* Provided material:
- Opening Delimiter -
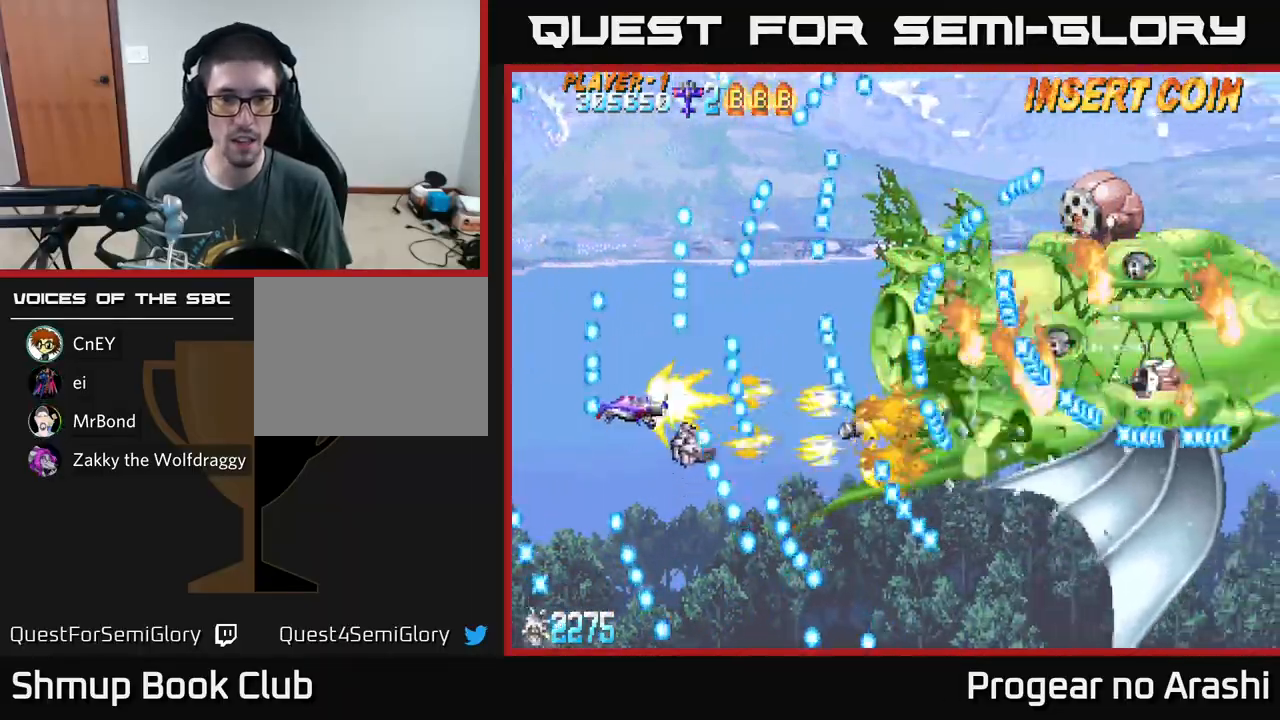
{"buttons": ["A", "DPAD_UP", "DPAD_LEFT"], "left_stick": "center", "events": [[100, "DPAD_LEFT", "up"], [133, "DPAD_UP", "up"], [317, "DPAD_LEFT", "down"], [400, "DPAD_UP", "down"]]}
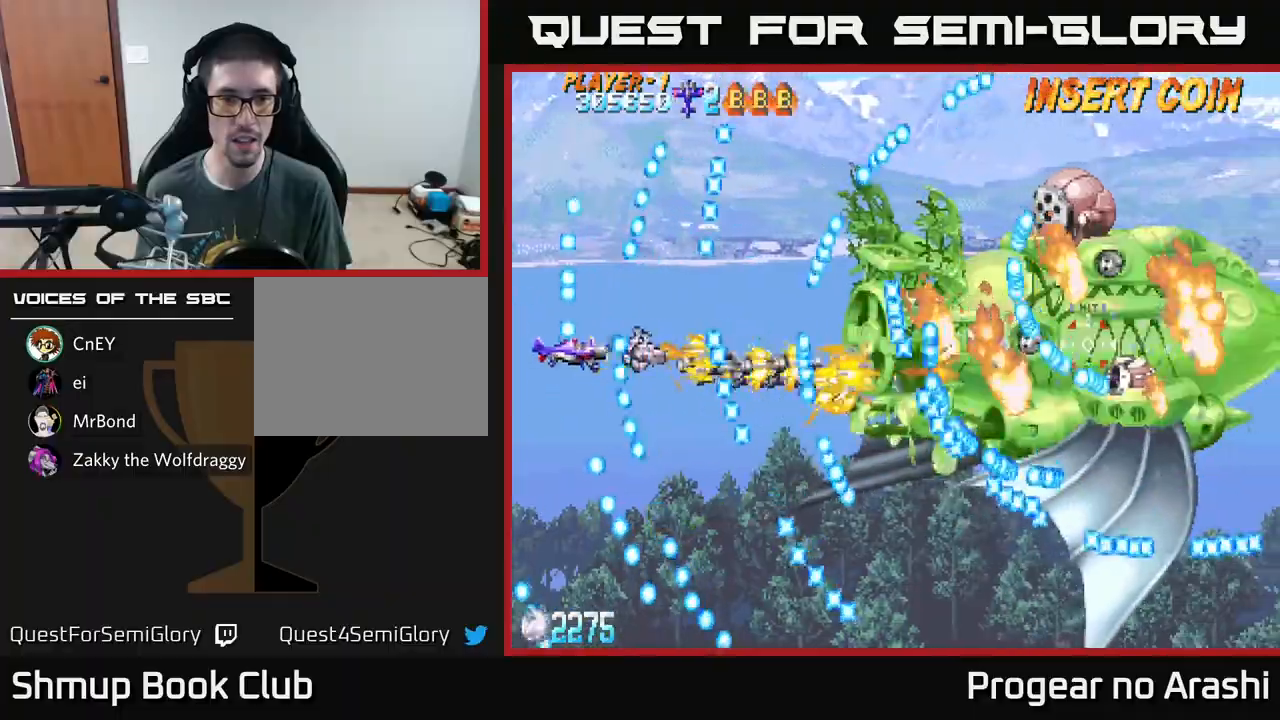
{"buttons": ["A"], "left_stick": "center", "events": [[17, "DPAD_LEFT", "up"], [350, "DPAD_UP", "up"]]}
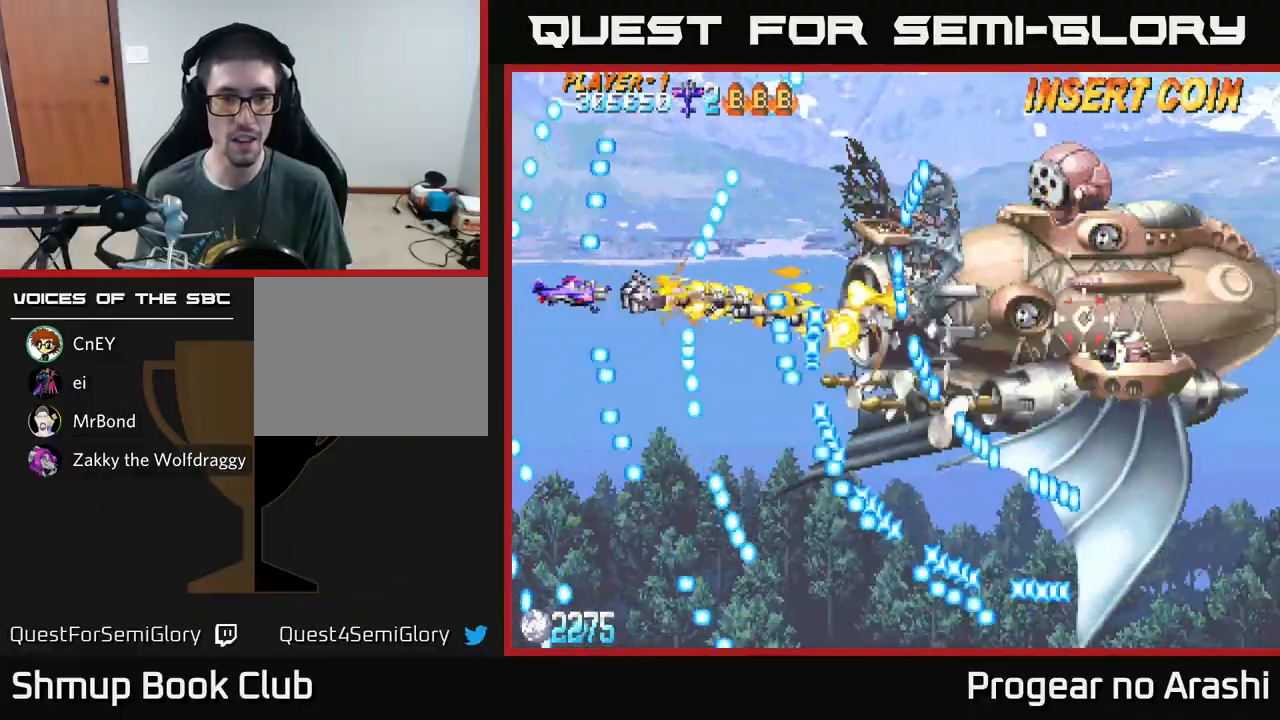
{"buttons": ["A", "DPAD_UP"], "left_stick": "center", "events": [[133, "DPAD_RIGHT", "down"], [317, "DPAD_RIGHT", "up"], [333, "DPAD_UP", "down"]]}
- Closing Delimiter -
* What this task involves: The reply must hold every line above exactly as written and none of the pictures.

* Expected answer:
{"buttons": ["A", "DPAD_UP", "DPAD_LEFT"], "left_stick": "center", "events": [[100, "DPAD_LEFT", "up"], [133, "DPAD_UP", "up"], [317, "DPAD_LEFT", "down"], [400, "DPAD_UP", "down"]]}
{"buttons": ["A"], "left_stick": "center", "events": [[17, "DPAD_LEFT", "up"], [350, "DPAD_UP", "up"]]}
{"buttons": ["A", "DPAD_UP"], "left_stick": "center", "events": [[133, "DPAD_RIGHT", "down"], [317, "DPAD_RIGHT", "up"], [333, "DPAD_UP", "down"]]}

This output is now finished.